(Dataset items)
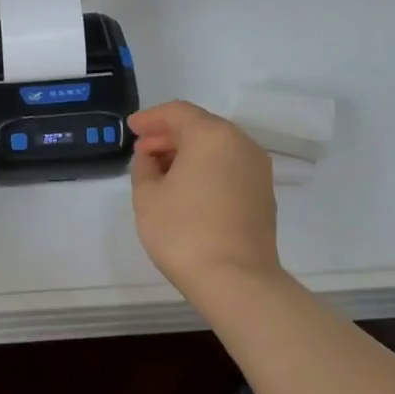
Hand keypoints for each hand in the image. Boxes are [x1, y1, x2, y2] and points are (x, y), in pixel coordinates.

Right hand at [128, 101, 279, 293]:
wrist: (236, 281)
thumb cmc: (183, 231)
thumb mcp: (147, 195)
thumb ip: (144, 166)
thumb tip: (151, 156)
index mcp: (212, 135)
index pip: (177, 113)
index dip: (151, 118)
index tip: (131, 128)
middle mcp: (241, 144)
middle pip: (200, 127)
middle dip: (168, 135)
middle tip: (142, 150)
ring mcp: (257, 170)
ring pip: (216, 148)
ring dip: (187, 153)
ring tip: (160, 171)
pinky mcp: (263, 195)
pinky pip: (229, 167)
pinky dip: (206, 169)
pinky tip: (186, 188)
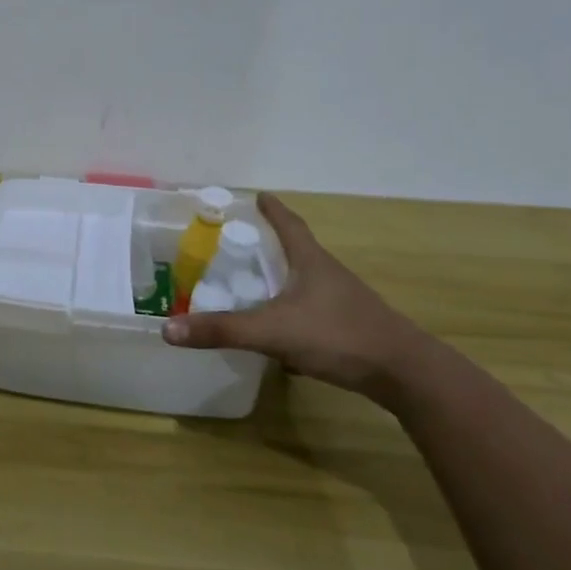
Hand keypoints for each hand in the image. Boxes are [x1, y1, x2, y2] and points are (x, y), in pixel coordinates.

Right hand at [162, 193, 431, 402]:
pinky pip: (312, 314)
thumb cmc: (338, 336)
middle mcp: (328, 275)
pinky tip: (278, 337)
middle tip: (241, 244)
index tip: (259, 196)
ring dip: (281, 282)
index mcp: (311, 262)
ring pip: (305, 285)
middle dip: (270, 246)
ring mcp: (342, 303)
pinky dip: (292, 316)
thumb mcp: (272, 331)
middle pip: (297, 252)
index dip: (273, 211)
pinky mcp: (349, 329)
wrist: (402, 373)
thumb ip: (221, 329)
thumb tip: (168, 328)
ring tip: (254, 287)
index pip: (289, 225)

(Task)
Without any pictures, reproduce exactly the lines from the line that contains "pinky pip: (229, 167)" to the end of the entries above, both ends included.

(Solution to this task)
pinky pip: (229, 167)
pinky dip: (206, 169)
pinky tip: (186, 188)
Hand keypoints for each hand in the image. Boxes are [x1, y1, x2, y2] and points are (x, y), in pixel coordinates.

Right hand at [162, 193, 431, 402]:
pinky pip: (312, 314)
thumb cmc: (338, 336)
middle mcp: (328, 275)
pinky tip: (278, 337)
middle tip: (241, 244)
index tip: (259, 196)
ring dip: (281, 282)
index mcp: (311, 262)
ring pip: (305, 285)
middle dip: (270, 246)
ring mcp: (342, 303)
pinky dip: (292, 316)
thumb mcp: (272, 331)
middle pip: (297, 252)
index dip: (273, 211)
pinky mcp: (349, 329)
wrist: (402, 373)
thumb ip: (221, 329)
thumb tip: (168, 328)
ring tip: (254, 287)
index pip: (289, 225)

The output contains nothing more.